2014-09-14
Ta-daam! Pierwszy występ ZR w nowo otwartym fajnym miejscu. Miejsce jest fajne, bo jest fajne (knajpa), a poza tym to Marek K. współzawiaduje tym fajnym miejscem, więc jest fajne podwójnie. Na parterze restauracja z niesamowitą kuchnią, a w suterenie – scenka, sala, tylko grać.
Tym występem zainaugurowaliśmy więc scenę „Na Dole”, czy jak ją nazwiemy, a sala, trzeba przyznać, oczekiwania spełniła w pełni. Wszystko ładnie słychać, teksty docierają klarownie, my na scenie też mamy komfort.

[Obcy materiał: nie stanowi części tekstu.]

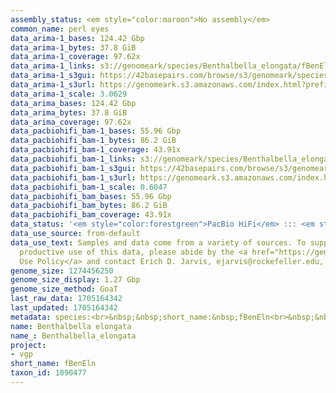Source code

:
 ```yaml
---
assembly_status: <em style="color:maroon">No assembly</em>
common_name: perl eyes
data_arima-1_bases: 124.42 Gbp
data_arima-1_bytes: 37.8 GiB
data_arima-1_coverage: 97.62x
data_arima-1_links: s3://genomeark/species/Benthalbella_elongata/fBenEln1/genomic_data/arima/<br>
data_arima-1_s3gui: https://42basepairs.com/browse/s3/genomeark/species/Benthalbella_elongata/fBenEln1/genomic_data/arima/
data_arima-1_s3url: https://genomeark.s3.amazonaws.com/index.html?prefix=species/Benthalbella_elongata/fBenEln1/genomic_data/arima/
data_arima-1_scale: 3.0629
data_arima_bases: 124.42 Gbp
data_arima_bytes: 37.8 GiB
data_arima_coverage: 97.62x
data_pacbiohifi_bam-1_bases: 55.96 Gbp
data_pacbiohifi_bam-1_bytes: 86.2 GiB
data_pacbiohifi_bam-1_coverage: 43.91x
data_pacbiohifi_bam-1_links: s3://genomeark/species/Benthalbella_elongata/fBenEln1/genomic_data/pacbio_hifi/<br>
data_pacbiohifi_bam-1_s3gui: https://42basepairs.com/browse/s3/genomeark/species/Benthalbella_elongata/fBenEln1/genomic_data/pacbio_hifi/
data_pacbiohifi_bam-1_s3url: https://genomeark.s3.amazonaws.com/index.html?prefix=species/Benthalbella_elongata/fBenEln1/genomic_data/pacbio_hifi/
data_pacbiohifi_bam-1_scale: 0.6047
data_pacbiohifi_bam_bases: 55.96 Gbp
data_pacbiohifi_bam_bytes: 86.2 GiB
data_pacbiohifi_bam_coverage: 43.91x
data_status: '<em style="color:forestgreen">PacBio HiFi</em> ::: <em style="color:forestgreen">Arima</em>'
data_use_source: from-default
data_use_text: Samples and data come from a variety of sources. To support fair and
  productive use of this data, please abide by the <a href="https://genome10k.soe.ucsc.edu/data-use-policies/">Data
  Use Policy</a> and contact Erich D. Jarvis, ejarvis@rockefeller.edu, with any questions.
genome_size: 1274456250
genome_size_display: 1.27 Gbp
genome_size_method: GoaT
last_raw_data: 1705164342
last_updated: 1705164342
metadata: species:<br>&nbsp;&nbsp;short_name:&nbsp;fBenEln<br>&nbsp;&nbsp;name:&nbsp;Benthalbella&nbsp;elongata<br>&nbsp;&nbsp;taxon_id:&nbsp;1090477<br>&nbsp;&nbsp;common_name:&nbsp;perl&nbsp;eyes<br>&nbsp;&nbsp;order:<br>&nbsp;&nbsp;&nbsp;&nbsp;name:&nbsp;Aulopiformes<br>&nbsp;&nbsp;family:<br>&nbsp;&nbsp;&nbsp;&nbsp;name:&nbsp;Scopelarchidae<br>&nbsp;&nbsp;individuals:<br>&nbsp;&nbsp;&nbsp;&nbsp;-&nbsp;short_name:&nbsp;fBenEln1<br>&nbsp;&nbsp;&nbsp;&nbsp;&nbsp;&nbsp;biosample_id:&nbsp;SAMEA12815437<br>&nbsp;&nbsp;&nbsp;&nbsp;&nbsp;&nbsp;sex:<br>&nbsp;&nbsp;genome_size:&nbsp;1274456250<br>&nbsp;&nbsp;genome_size_method:&nbsp;GoaT<br>&nbsp;&nbsp;project:&nbsp;[&nbsp;vgp&nbsp;]<br>
name: Benthalbella elongata
name_: Benthalbella_elongata
project:
- vgp
short_name: fBenEln
taxon_id: 1090477
---
```

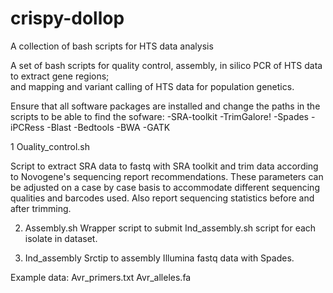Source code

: # crispy-dollop
A collection of bash scripts for HTS data analysis

A set of bash scripts for quality control, assembly, in silico PCR of HTS data to extract gene regions;  
and mapping and variant calling of HTS data for population genetics.

Ensure that all software packages are installed and change the paths in the scripts to be able to find the sofware:
-SRA-toolkit
-TrimGalore!
-Spades
-iPCRess
-Blast
-Bedtools
-BWA
-GATK


1 Ouality_control.sh

Script to extract SRA data to fastq with SRA toolkit and trim data according to Novogene's sequencing report recommendations. These parameters can be adjusted on a case by case basis to accommodate different sequencing qualities and barcodes used.
Also report sequencing statistics before and after trimming.

2. Assembly.sh
Wrapper script to submit Ind_assembly.sh script for each isolate in dataset.

3. Ind_assembly
Srctip to assembly Illumina fastq data with Spades.

Example data:
Avr_primers.txt
Avr_alleles.fa

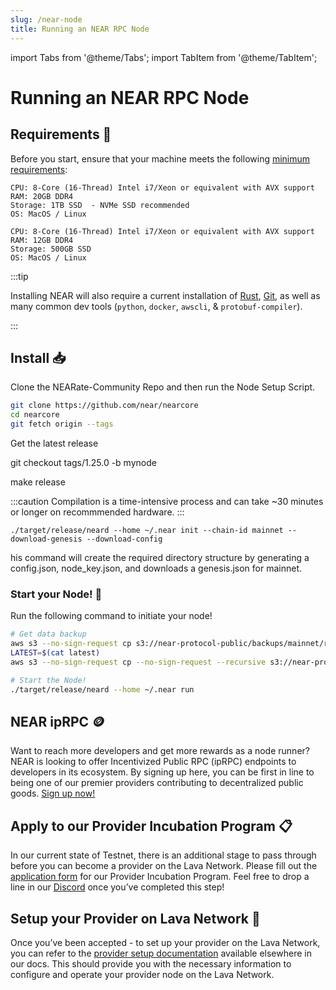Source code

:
 ```yaml
---
slug: /near-node
title: Running an NEAR RPC Node
---
```


import Tabs from '@theme/Tabs';
import TabItem from '@theme/TabItem';


# Running an NEAR RPC Node

## Requirements 📄 

Before you start, ensure that your machine meets the following [minimum requirements](https://near-nodes.io/rpc/hardware-rpc):

<Tabs>
<TabItem value="rec_req" label="Recommended">

    CPU: 8-Core (16-Thread) Intel i7/Xeon or equivalent with AVX support
    RAM: 20GB DDR4
    Storage: 1TB SSD  - NVMe SSD recommended
    OS: MacOS / Linux

</TabItem>

<TabItem value="min_req" label="Minimum">

```
CPU: 8-Core (16-Thread) Intel i7/Xeon or equivalent with AVX support
RAM: 12GB DDR4
Storage: 500GB SSD
OS: MacOS / Linux
```

</TabItem>
</Tabs>

:::tip

Installing NEAR will also require a current installation of [Rust](https://www.rust-lang.org/), [Git](https://git-scm.com/), as well as many common dev tools (`python`, `docker`, `awscli`, & `protobuf-compiler`).

:::

## Install 📥

Clone the NEARate-Community Repo and then run the Node Setup Script.
```bash
git clone https://github.com/near/nearcore
cd nearcore
git fetch origin --tags
```

Get the latest release

git checkout tags/1.25.0 -b mynode

make release

:::caution
Compilation is a time-intensive process and can take ~30 minutes or longer on recommmended hardware.
:::


```
./target/release/neard --home ~/.near init --chain-id mainnet --download-genesis --download-config
```

his command will create the required directory structure by generating a config.json, node_key.json, and downloads a genesis.json for mainnet.

### Start your Node! 🚀

Run the following command to initiate your node!

```bash
# Get data backup 
aws s3 --no-sign-request cp s3://near-protocol-public/backups/mainnet/rpc/latest .
LATEST=$(cat latest)
aws s3 --no-sign-request cp --no-sign-request --recursive s3://near-protocol-public/backups/mainnet/rpc/$LATEST ~/.near/data

# Start the Node!
./target/release/neard --home ~/.near run
```

## NEAR ipRPC 🪙

Want to reach more developers and get more rewards as a node runner? NEAR is looking to offer Incentivized Public RPC (ipRPC) endpoints to developers in its ecosystem. By signing up here, you can be first in line to being one of our premier providers contributing to decentralized public goods. [Sign up now!](https://lavanet.typeform.com/to/qQ1x6WJs?utm_source=becoming-a-lava-provider-for-NEAR&utm_medium=docs&utm_campaign=NEAR-post-grant)


## Apply to our Provider Incubation Program 📋

In our current state of Testnet, there is an additional stage to pass through before you can become a provider on the Lava Network. Please fill out the [application form](https://lavanet.typeform.com/to/ORi3A13v?utm_source=becoming-a-lava-provider-for-NEAR&utm_medium=docs&utm_campaign=NEAR-post-grant) for our Provider Incubation Program. Feel free to drop a line in our [Discord](https://discord.gg/UxujNZbW) once you’ve completed this step!

## Setup your Provider on Lava Network 🌋

Once you’ve been accepted - to set up your provider on the Lava Network, you can refer to the [provider setup documentation](https://docs.lavanet.xyz/provider-setup?utm_source=running-a-NEAR-rpc-node&utm_medium=docs&utm_campaign=NEAR-post-grant) available elsewhere in our docs. This should provide you with the necessary information to configure and operate your provider node on the Lava Network.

Zagraliśmy typowy program misz-maszowy, ale pewną nowością było odegranie jednej pieśni nowej, Kapie mi wciąż na głowę deszcz Burta Bacharacha, a drugą – wykorzystanie w tym celu nowego instrumentu w naszych rękach, czyli ukulele. Ukulele zabrzmiało też w Wyjdź ze mną stąd i już chyba pozostanie na stałe.
Będziemy tu grać więc regularnie. Co cieszy, sporo ludzi to nowa publiczność. Czyli jeszcze nie grozi nam zidiocenie przez chów wsobny.